» **Problem description**
Since pictures are not wanted, repeat only the text of the records, word for word.

------------

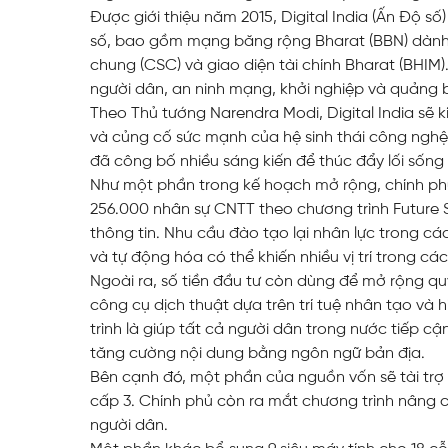
Được giới thiệu năm 2015, Digital India (Ấn Độ số
số, bao gồm mạng băng rộng Bharat (BBN) dành 
chung (CSC) và giao diện tài chính Bharat (BHIM
người dân, an ninh mạng, khởi nghiệp và quảng 
Theo Thủ tướng Narendra Modi, Digital India sẽ k
và củng cố sức mạnh của hệ sinh thái công nghệ 
đã công bố nhiều sáng kiến để thúc đẩy lối sống 
Như một phần trong kế hoạch mở rộng, chính phủ
256.000 nhân sự CNTT theo chương trình Future S
thông tin. Nhu cầu đào tạo lại nhân lực trong cá
và tự động hóa có thể khiến nhiều vị trí trong các
Ngoài ra, số tiền đầu tư còn dùng để mở rộng qu
công cụ dịch thuật dựa trên trí tuệ nhân tạo và
trình là giúp tất cả người dân trong nước tiếp cận
tăng cường nội dung bằng ngôn ngữ bản địa.
Bên cạnh đó, một phần của nguồn vốn sẽ tài trợ c
cấp 3. Chính phủ còn ra mắt chương trình nâng c
người dân.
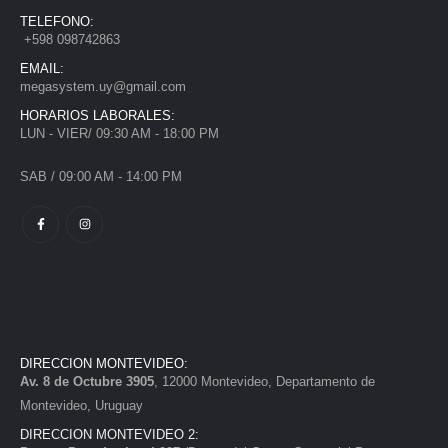
TELEFONO:
+598 098742863
EMAIL:
megasystem.uy@gmail.com
HORARIOS LABORALES:
LUN - VIER/ 09:30 AM - 18:00 PM
SAB / 09:00 AM - 14:00 PM
DIRECCION MONTEVIDEO:
Av. 8 de Octubre 3905
, 12000 Montevideo, Departamento de
Montevideo, Uruguay
DIRECCION MONTEVIDEO 2:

------------

» **Task result**
Được giới thiệu năm 2015, Digital India (Ấn Độ số
số, bao gồm mạng băng rộng Bharat (BBN) dành 
chung (CSC) và giao diện tài chính Bharat (BHIM
người dân, an ninh mạng, khởi nghiệp và quảng 
Theo Thủ tướng Narendra Modi, Digital India sẽ k
và củng cố sức mạnh của hệ sinh thái công nghệ 
đã công bố nhiều sáng kiến để thúc đẩy lối sống 
Như một phần trong kế hoạch mở rộng, chính phủ
256.000 nhân sự CNTT theo chương trình Future S
thông tin. Nhu cầu đào tạo lại nhân lực trong cá
và tự động hóa có thể khiến nhiều vị trí trong các
Ngoài ra, số tiền đầu tư còn dùng để mở rộng qu
công cụ dịch thuật dựa trên trí tuệ nhân tạo và
trình là giúp tất cả người dân trong nước tiếp cận
tăng cường nội dung bằng ngôn ngữ bản địa.
Bên cạnh đó, một phần của nguồn vốn sẽ tài trợ c
cấp 3. Chính phủ còn ra mắt chương trình nâng c
người dân.
TELEFONO:
+598 098742863
EMAIL:
megasystem.uy@gmail.com
HORARIOS LABORALES:
LUN - VIER/ 09:30 AM - 18:00 PM
SAB / 09:00 AM - 14:00 PM
DIRECCION MONTEVIDEO:
Av. 8 de Octubre 3905
, 12000 Montevideo, Departamento de
Montevideo, Uruguay
DIRECCION MONTEVIDEO 2:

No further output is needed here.